Nextcloud in Error state even though it's running (after Cloudron 5.5 update)

girish

@necrevistonnezr Do you think you can stop the existing nextcloud and then maybe clone from the latest backup and check if postgres is still using a lot of CPU? If it works out, maybe you can then just move stopped nextcloud into another domain and then put the cloned one there.

necrevistonnezr

@girish said in Nextcloud in Error state even though it's running (after Cloudron 5.5 update):

@necrevistonnezr Do you think you can stop the existing nextcloud and then maybe clone from the latest backup and check if postgres is still using a lot of CPU? If it works out, maybe you can then just move stopped nextcloud into another domain and then put the cloned one there.

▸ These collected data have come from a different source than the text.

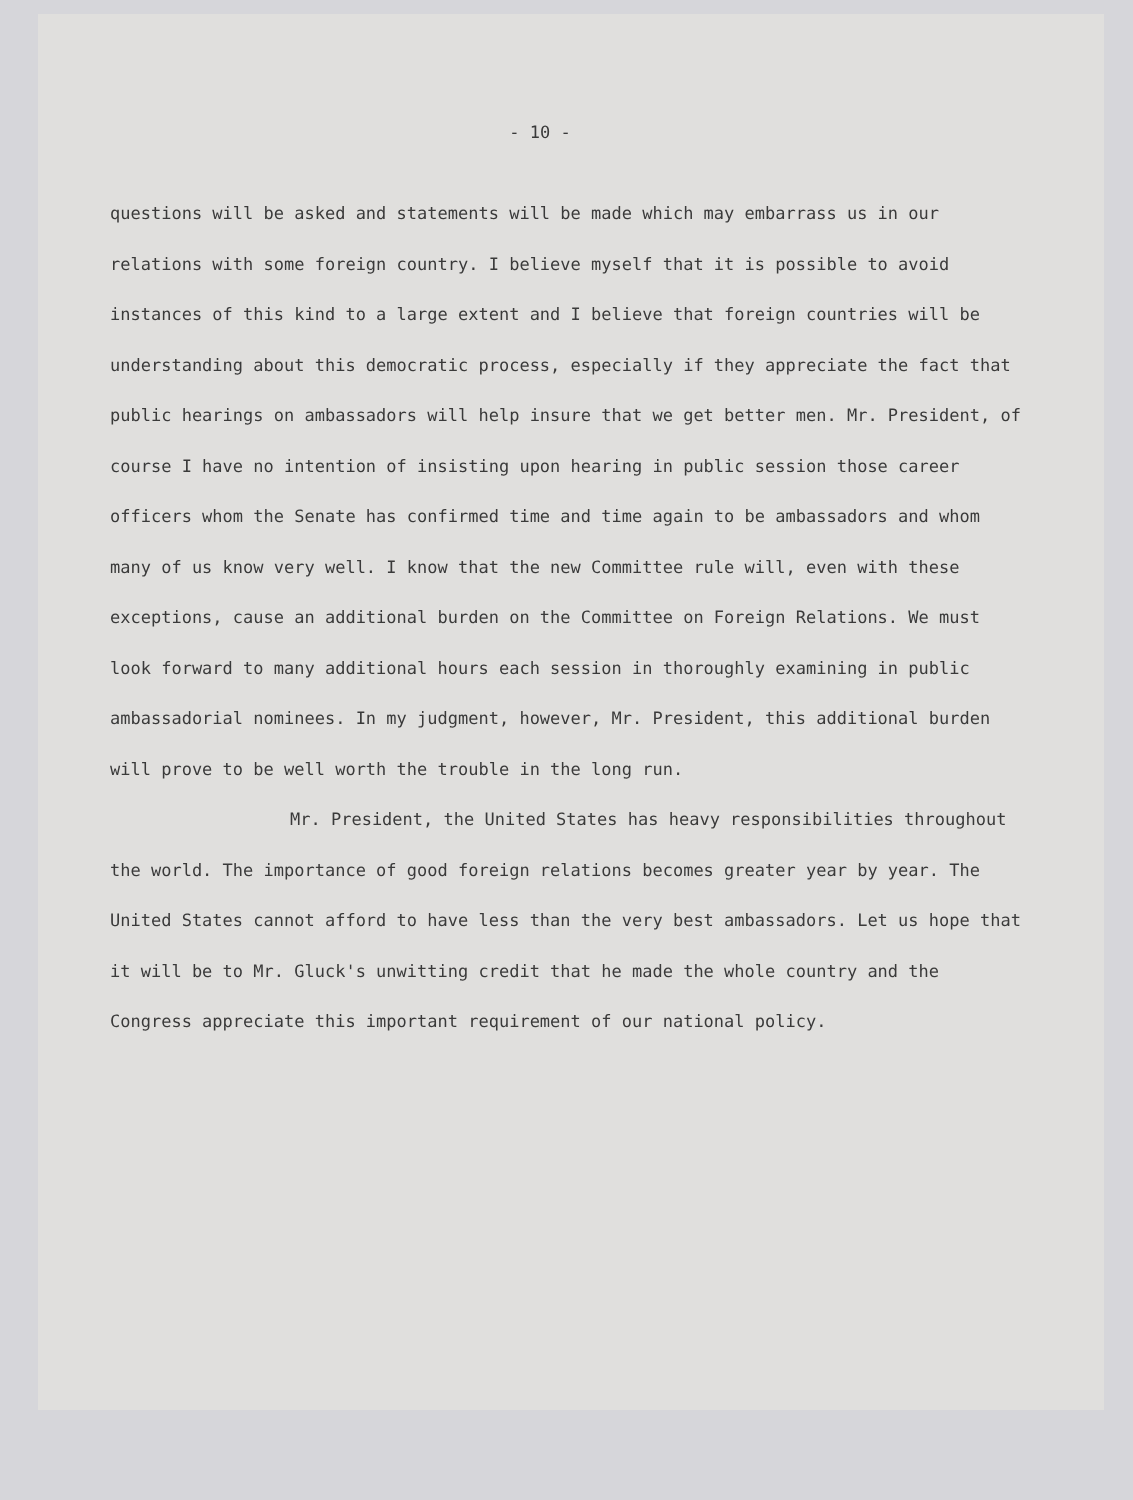- 10 -
questions will be asked and statements will be made which may embarrass us in our relations with some foreign country. I believe myself that it is possible to avoid instances of this kind to a large extent and I believe that foreign countries will be understanding about this democratic process, especially if they appreciate the fact that public hearings on ambassadors will help insure that we get better men. Mr. President, of course I have no intention of insisting upon hearing in public session those career officers whom the Senate has confirmed time and time again to be ambassadors and whom many of us know very well. I know that the new Committee rule will, even with these exceptions, cause an additional burden on the Committee on Foreign Relations. We must look forward to many additional hours each session in thoroughly examining in public ambassadorial nominees. In my judgment, however, Mr. President, this additional burden will prove to be well worth the trouble in the long run.
Mr. President, the United States has heavy responsibilities throughout the world. The importance of good foreign relations becomes greater year by year. The United States cannot afford to have less than the very best ambassadors. Let us hope that it will be to Mr. Gluck's unwitting credit that he made the whole country and the Congress appreciate this important requirement of our national policy.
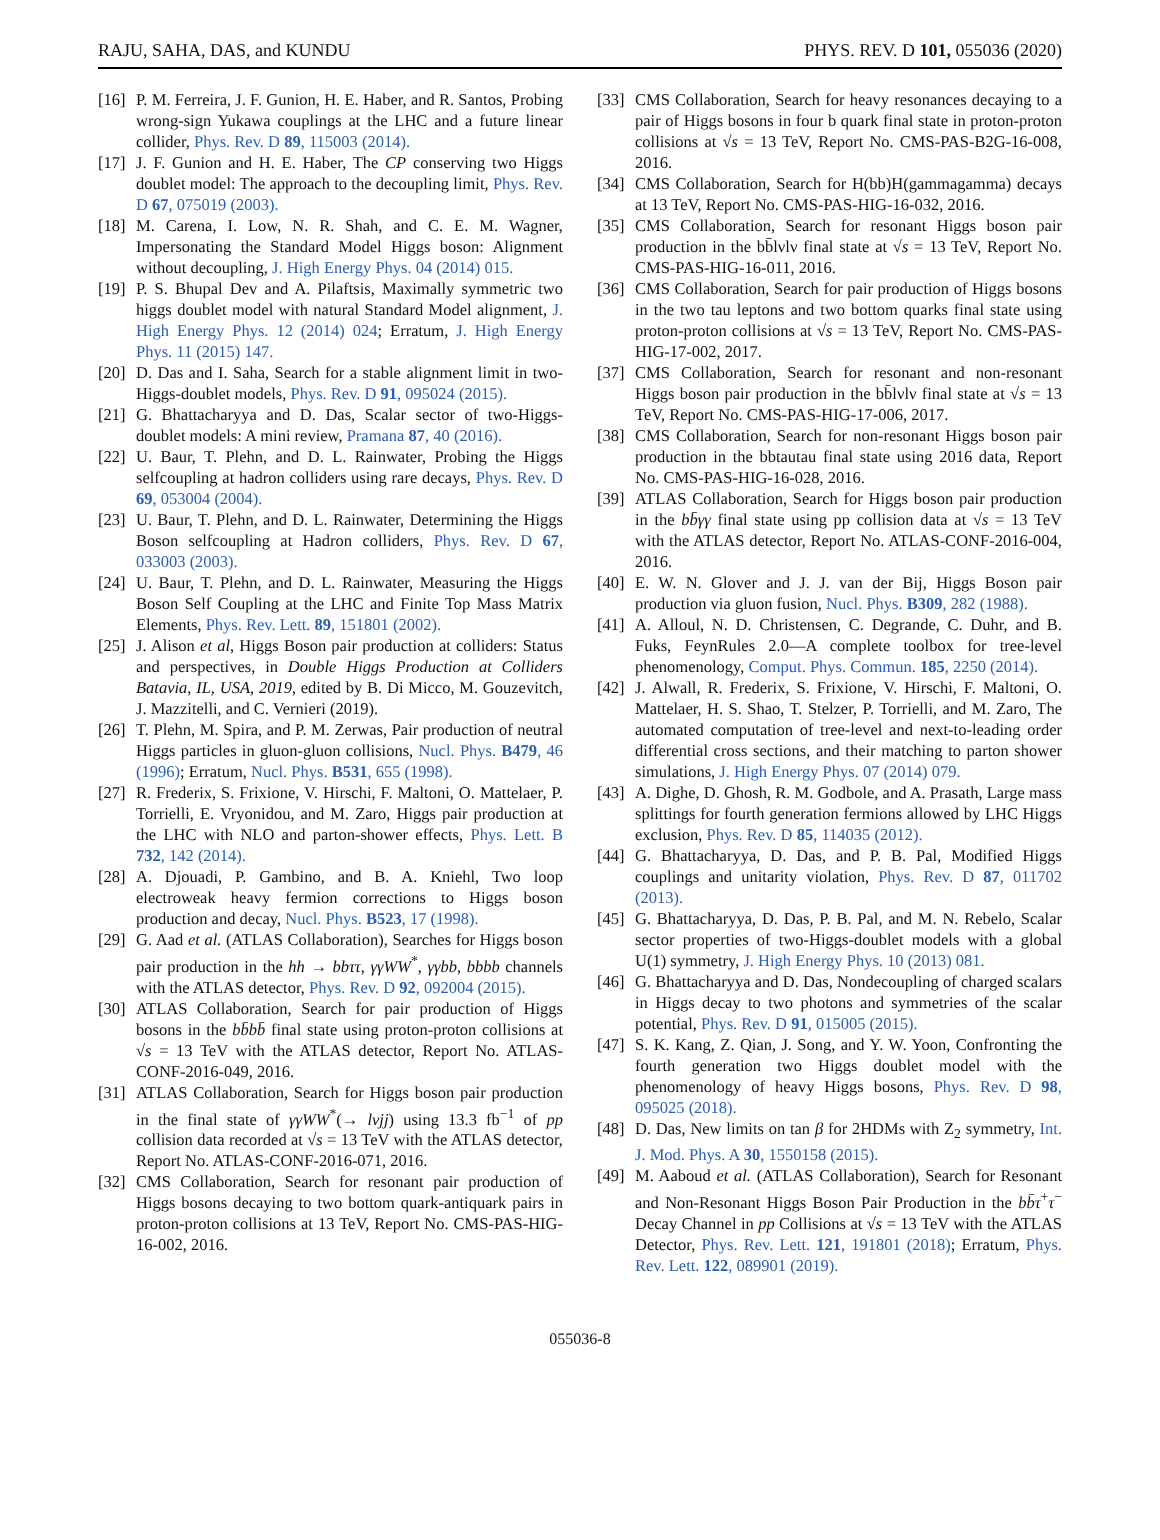RAJU, SAHA, DAS, and KUNDU PHYS. REV. D 101, 055036 (2020)
[16] P. M. Ferreira, J. F. Gunion, H. E. Haber, and R. Santos, Probing wrong-sign Yukawa couplings at the LHC and a future linear collider, Phys. Rev. D 89, 115003 (2014).
[17] J. F. Gunion and H. E. Haber, The CP conserving two Higgs doublet model: The approach to the decoupling limit, Phys. Rev. D 67, 075019 (2003).
[18] M. Carena, I. Low, N. R. Shah, and C. E. M. Wagner, Impersonating the Standard Model Higgs boson: Alignment without decoupling, J. High Energy Phys. 04 (2014) 015.
[19] P. S. Bhupal Dev and A. Pilaftsis, Maximally symmetric two higgs doublet model with natural Standard Model alignment, J. High Energy Phys. 12 (2014) 024; Erratum, J. High Energy Phys. 11 (2015) 147.
[20] D. Das and I. Saha, Search for a stable alignment limit in two-Higgs-doublet models, Phys. Rev. D 91, 095024 (2015).
[21] G. Bhattacharyya and D. Das, Scalar sector of two-Higgs-doublet models: A mini review, Pramana 87, 40 (2016).
[22] U. Baur, T. Plehn, and D. L. Rainwater, Probing the Higgs selfcoupling at hadron colliders using rare decays, Phys. Rev. D 69, 053004 (2004).
[23] U. Baur, T. Plehn, and D. L. Rainwater, Determining the Higgs Boson selfcoupling at Hadron colliders, Phys. Rev. D 67, 033003 (2003).
[24] U. Baur, T. Plehn, and D. L. Rainwater, Measuring the Higgs Boson Self Coupling at the LHC and Finite Top Mass Matrix Elements, Phys. Rev. Lett. 89, 151801 (2002).
[25] J. Alison et al, Higgs Boson pair production at colliders: Status and perspectives, in Double Higgs Production at Colliders Batavia, IL, USA, 2019, edited by B. Di Micco, M. Gouzevitch, J. Mazzitelli, and C. Vernieri (2019).
[26] T. Plehn, M. Spira, and P. M. Zerwas, Pair production of neutral Higgs particles in gluon-gluon collisions, Nucl. Phys. B479, 46 (1996); Erratum, Nucl. Phys. B531, 655 (1998).
[27] R. Frederix, S. Frixione, V. Hirschi, F. Maltoni, O. Mattelaer, P. Torrielli, E. Vryonidou, and M. Zaro, Higgs pair production at the LHC with NLO and parton-shower effects, Phys. Lett. B 732, 142 (2014).
[28] A. Djouadi, P. Gambino, and B. A. Kniehl, Two loop electroweak heavy fermion corrections to Higgs boson production and decay, Nucl. Phys. B523, 17 (1998).
[29] G. Aad et al. (ATLAS Collaboration), Searches for Higgs boson pair production in the hh → bbττ, γγWW<sup>*</sup>, γγbb, bbbb channels with the ATLAS detector, Phys. Rev. D 92, 092004 (2015).
[30] ATLAS Collaboration, Search for pair production of Higgs bosons in the bb̄bb̄ final state using proton-proton collisions at √s = 13 TeV with the ATLAS detector, Report No. ATLAS-CONF-2016-049, 2016.
[31] ATLAS Collaboration, Search for Higgs boson pair production in the final state of γγWW<sup>*</sup>(→ lνjj) using 13.3 fb<sup>−1</sup> of pp collision data recorded at √s = 13 TeV with the ATLAS detector, Report No. ATLAS-CONF-2016-071, 2016.
[32] CMS Collaboration, Search for resonant pair production of Higgs bosons decaying to two bottom quark-antiquark pairs in proton-proton collisions at 13 TeV, Report No. CMS-PAS-HIG-16-002, 2016.
[33] CMS Collaboration, Search for heavy resonances decaying to a pair of Higgs bosons in four b quark final state in proton-proton collisions at √s = 13 TeV, Report No. CMS-PAS-B2G-16-008, 2016.
[34] CMS Collaboration, Search for H(bb)H(gammagamma) decays at 13 TeV, Report No. CMS-PAS-HIG-16-032, 2016.
[35] CMS Collaboration, Search for resonant Higgs boson pair production in the bb̄lνlν final state at √s = 13 TeV, Report No. CMS-PAS-HIG-16-011, 2016.
[36] CMS Collaboration, Search for pair production of Higgs bosons in the two tau leptons and two bottom quarks final state using proton-proton collisions at √s = 13 TeV, Report No. CMS-PAS-HIG-17-002, 2017.
[37] CMS Collaboration, Search for resonant and non-resonant Higgs boson pair production in the bb̄lνlν final state at √s = 13 TeV, Report No. CMS-PAS-HIG-17-006, 2017.
[38] CMS Collaboration, Search for non-resonant Higgs boson pair production in the bbtautau final state using 2016 data, Report No. CMS-PAS-HIG-16-028, 2016.
[39] ATLAS Collaboration, Search for Higgs boson pair production in the bb̄γγ final state using pp collision data at √s = 13 TeV with the ATLAS detector, Report No. ATLAS-CONF-2016-004, 2016.
[40] E. W. N. Glover and J. J. van der Bij, Higgs Boson pair production via gluon fusion, Nucl. Phys. B309, 282 (1988).
[41] A. Alloul, N. D. Christensen, C. Degrande, C. Duhr, and B. Fuks, FeynRules 2.0—A complete toolbox for tree-level phenomenology, Comput. Phys. Commun. 185, 2250 (2014).
[42] J. Alwall, R. Frederix, S. Frixione, V. Hirschi, F. Maltoni, O. Mattelaer, H. S. Shao, T. Stelzer, P. Torrielli, and M. Zaro, The automated computation of tree-level and next-to-leading order differential cross sections, and their matching to parton shower simulations, J. High Energy Phys. 07 (2014) 079.
[43] A. Dighe, D. Ghosh, R. M. Godbole, and A. Prasath, Large mass splittings for fourth generation fermions allowed by LHC Higgs exclusion, Phys. Rev. D 85, 114035 (2012).
[44] G. Bhattacharyya, D. Das, and P. B. Pal, Modified Higgs couplings and unitarity violation, Phys. Rev. D 87, 011702 (2013).
[45] G. Bhattacharyya, D. Das, P. B. Pal, and M. N. Rebelo, Scalar sector properties of two-Higgs-doublet models with a global U(1) symmetry, J. High Energy Phys. 10 (2013) 081.
[46] G. Bhattacharyya and D. Das, Nondecoupling of charged scalars in Higgs decay to two photons and symmetries of the scalar potential, Phys. Rev. D 91, 015005 (2015).
[47] S. K. Kang, Z. Qian, J. Song, and Y. W. Yoon, Confronting the fourth generation two Higgs doublet model with the phenomenology of heavy Higgs bosons, Phys. Rev. D 98, 095025 (2018).
[48] D. Das, New limits on tan β for 2HDMs with Z<sub>2</sub> symmetry, Int. J. Mod. Phys. A 30, 1550158 (2015).
[49] M. Aaboud et al. (ATLAS Collaboration), Search for Resonant and Non-Resonant Higgs Boson Pair Production in the bb̄τ<sup>+</sup>τ<sup>−</sup> Decay Channel in pp Collisions at √s = 13 TeV with the ATLAS Detector, Phys. Rev. Lett. 121, 191801 (2018); Erratum, Phys. Rev. Lett. 122, 089901 (2019).
055036-8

Clone Nextcloud into another subdomain you mean? How do I do that?

EDIT: Found it.

nebulon

What was the root cause if you found it?
On a side note postgres really gets hammered with SELECTs during for example a rescan of nextcloud files.

necrevistonnezr

@nebulon said in Nextcloud in Error state even though it's running (after Cloudron 5.5 update):

What was the root cause if you found it?
On a side note postgres really gets hammered with SELECTs during for example a rescan of nextcloud files.

I meant I found the cloning process, I haven't found the cause for the CPU spikes.
I'm trying go clone a backup to a new subdomain but I don't have enough free space to clone a 300 GB Nextcloud instance...

necrevistonnezr

@girish said in Nextcloud in Error state even though it's running (after Cloudron 5.5 update):

@necrevistonnezr Do you think you can stop the existing nextcloud and then maybe clone from the latest backup and check if postgres is still using a lot of CPU? If it works out, maybe you can then just move stopped nextcloud into another domain and then put the cloned one there.

I did that now. Took 10 hours. Result is the same. 100 % CPU on Postgres on Nextcloud (app id 410c...). This is HUGELY frustrating. And I can't even login, it takes forever.

nebulon

For a start, do you have some nextcloud client running on your laptop or so? Maybe that fires requests like crazy and thus hammering postgres as a result?

necrevistonnezr

No, I switched off all clients on purpose - and after cloning to a new subdomain, there would be no connection, anyway.

nebulon

maybe some plugin causes this? Can you use the occ tool via terminal into the app to disable some?

necrevistonnezr

@nebulon said in Nextcloud in Error state even though it's running (after Cloudron 5.5 update):

maybe some plugin causes this? Can you use the occ tool via terminal into the app to disable some?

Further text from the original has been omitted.